Problem to solve:
Return each line in the rows below that contains the word "công".

--------------------------------------------------

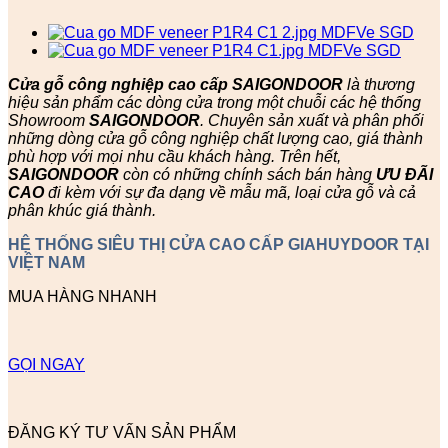
Cửa gỗ công nghiệp cao cấp SAIGONDOOR
là thương
hiệu sản phẩm các dòng cửa trong một chuỗi các hệ thống
Showroom
SAIGONDOOR
. Chuyên sản xuất và phân phối
những dòng cửa gỗ công nghiệp chất lượng cao, giá thành
phù hợp với mọi nhu cầu khách hàng. Trên hết,
SAIGONDOOR
còn có những chính sách bán hàng
ƯU ĐÃI
CAO
đi kèm với sự đa dạng về mẫu mã, loại cửa gỗ và cả
phân khúc giá thành.
HỆ THỐNG SIÊU THỊ CỬA CAO CẤP GIAHUYDOOR TẠI
VIỆT NAM
MUA HÀNG NHANH
GỌI NGAY
ĐĂNG KÝ TƯ VẤN SẢN PHẨM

--------------------------------------------------

Task answer:
Cửa gỗ công nghiệp cao cấp SAIGONDOOR
những dòng cửa gỗ công nghiệp chất lượng cao, giá thành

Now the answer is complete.